+++ Material provided +++

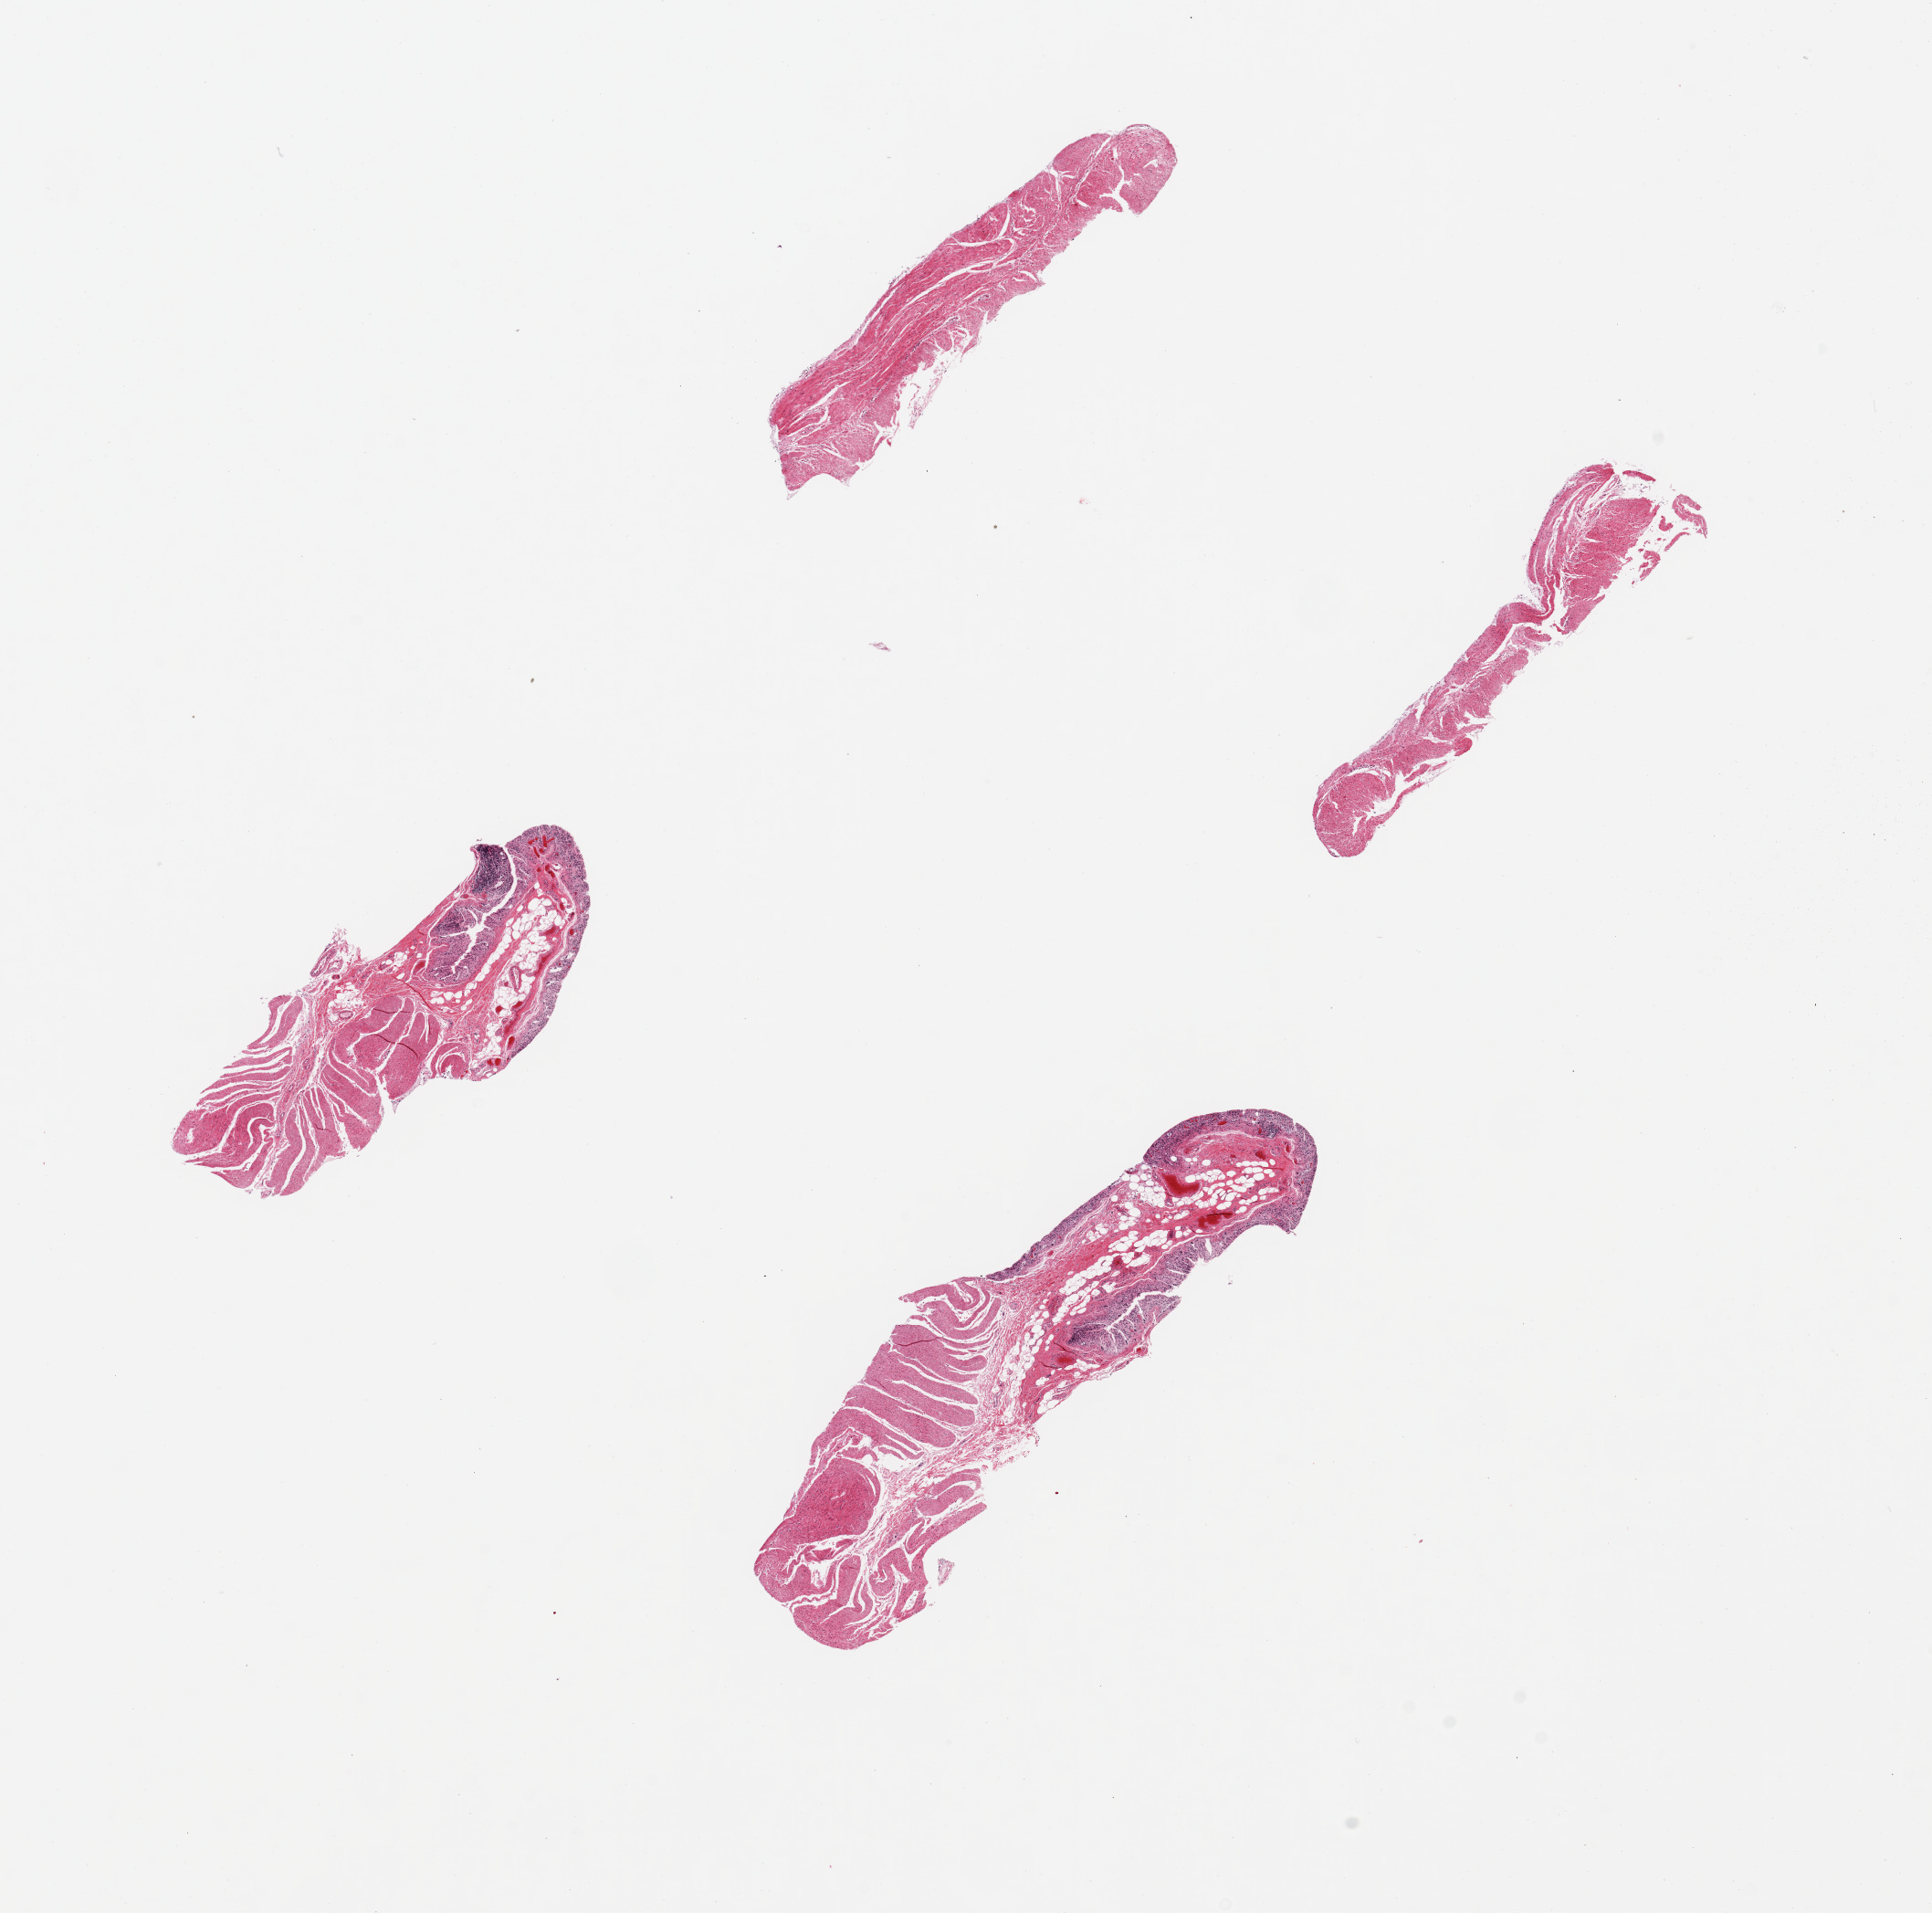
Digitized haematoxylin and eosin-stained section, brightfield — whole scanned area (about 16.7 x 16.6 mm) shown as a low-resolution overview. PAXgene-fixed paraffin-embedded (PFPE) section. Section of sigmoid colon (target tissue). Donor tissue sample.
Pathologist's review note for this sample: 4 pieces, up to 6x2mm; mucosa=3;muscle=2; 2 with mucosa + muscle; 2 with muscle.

+++
+++ Material provided +++

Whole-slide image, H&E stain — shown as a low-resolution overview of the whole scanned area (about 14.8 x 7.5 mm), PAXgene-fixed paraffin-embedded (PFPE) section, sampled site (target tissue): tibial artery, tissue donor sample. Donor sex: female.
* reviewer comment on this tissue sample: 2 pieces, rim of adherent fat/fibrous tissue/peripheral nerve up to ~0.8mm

+++

• **Task prompt**
Each line of the listing above that contains the word "section" is to be copied.

• **Result below**
Digitized haematoxylin and eosin-stained section, brightfield — whole scanned area (about 16.7 x 16.6 mm) shown as a low-resolution overview. PAXgene-fixed paraffin-embedded (PFPE) section. Section of sigmoid colon (target tissue). Donor tissue sample.
Whole-slide image, H&E stain — shown as a low-resolution overview of the whole scanned area (about 14.8 x 7.5 mm), PAXgene-fixed paraffin-embedded (PFPE) section, sampled site (target tissue): tibial artery, tissue donor sample. Donor sex: female.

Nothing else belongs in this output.